Better Power Division Outlook amidst the onset of transformers exports: PAEL has recently started exporting power transformers to the USA and has received orders worth up to US$20mn (Rs5.6bn), with the annual potential to serve/execute US$50mn (Rs13.9bn) worth of orders per annum, as per our channel checks. These orders will be delivered next year in 2025, starting in the March 2025 quarter. We believe that higher duties on Chinese imports and higher lead time from Mexico give PAEL an edge in increasing its footprint in the American market.
Additionally, based on our channel checks, the gross margins on exports to the USA market are over 30%, compared to the 2023 overall power segment gross margin of 23.8%.
Furthermore, the government actively engages with potential investors to enhance the country’s Power Division. The key objectives include reducing energy losses and improving the country’s electricity distribution network. These measures will ultimately increase the sales of the power division in the medium term.
We estimate a net revenue growth of 40% from the power division, reaching Rs32bn in 2025 from Rs23bn in 2024. The power division will contribute around 46% to total net sales in 2025.

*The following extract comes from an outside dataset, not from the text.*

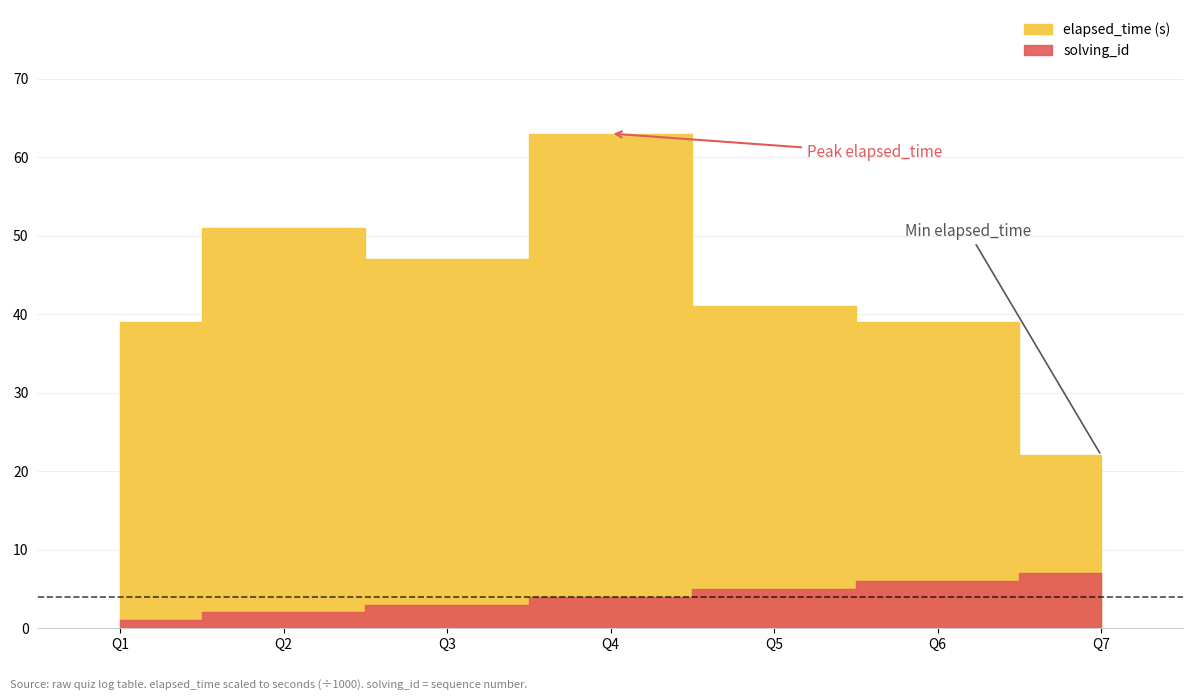

What is the value of the solving_id point at the 1st from the left?

1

Recovery in Appliance sales: We are expecting a recovery in appliance sales on the back of (1) ease in import restrictions, (2) improvement in consumer financing amid interest rate cut, (3) improved disposable income of the public amidst lower inflation, (4) expected recovery in construction activities and (5) continuation in urbanization.

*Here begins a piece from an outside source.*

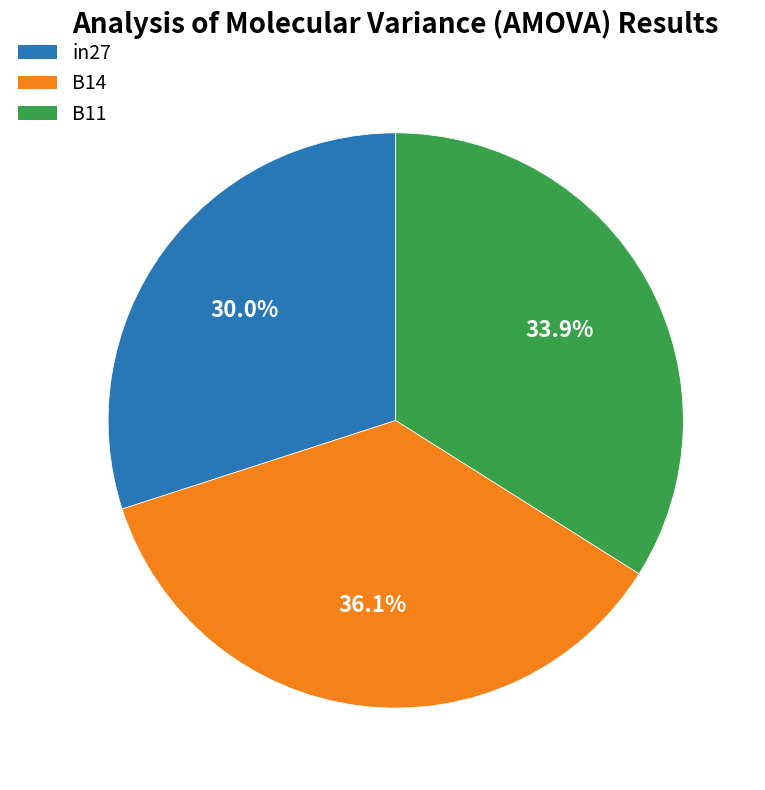

Between B14 and in27, which is larger?

B14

We expect PAEL’s appliances division to post volumetric growth of 20% YoY in 2025F after witnessing growth of over 30% YoY in 2024. In absolute terms, appliances sales will increase by 36% YoY to Rs38bn vs Rs28bn in 2024E.
Deleveraging and falling interest rates: PAEL management aims to pay off all long-term debt within 2-3 years. The company has aggressively started deleveraging its balance sheet, as evident by the total loan, which has declined from Rs22.8bn in Dec 2022 to Rs16.1bn in Sep 2024. Furthermore, KIBOR has come down by 930bps to 13.4% from a peak rate of 22.7%. This deleveraging, coupled with a fall in lending rates, is expected to improve profitability by 36% or Rs2.1/share in 2025.

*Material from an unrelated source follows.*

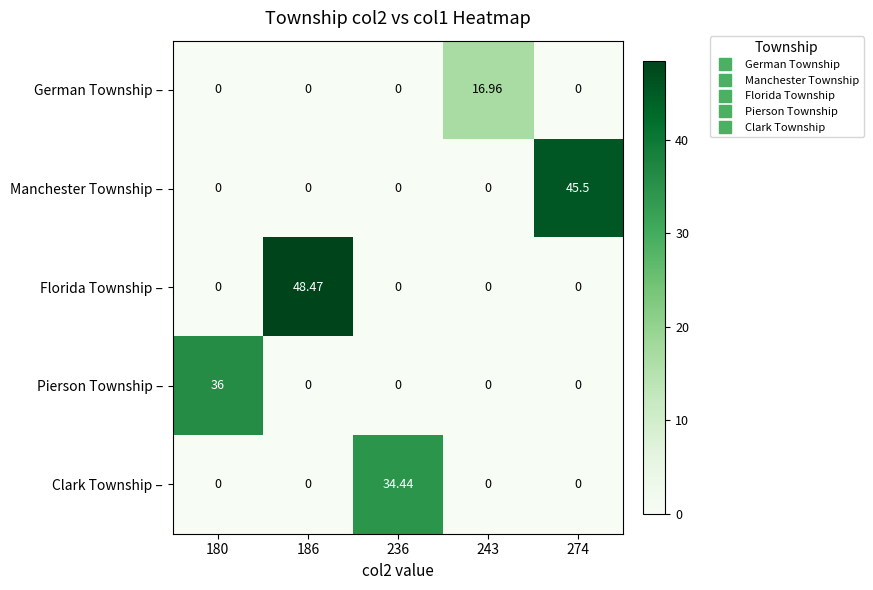

Between 180 and 274, which series saw the biggest shift?

Manchester Township –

Gross Margins to Remain Stable: We expect margins to remain at 26.5% in 2025, in line with the 9M2024 trend, due to local currency stability and a scheduled inflation decline.
Attractive Valuations: PAEL is currently trading at Rs41.53/share, offering a potential total upside of 38% to our Target Price of Rs58 per share.
We have valued PAEL using an equal-weighted blend of the discounted cash flow (DCF) method and PAEL’s historical P/E multiple of 9.8x.
For DCF calculations, we have used a Risk-free rate of 12% and a Risk premium of 6% to arrive at a Cost of Equity of 18%.
Key Risks include (1) the unavailability of raw materials due to import restrictions, (2) higher than expected PKR devaluation, and (3) more-than-expected competition.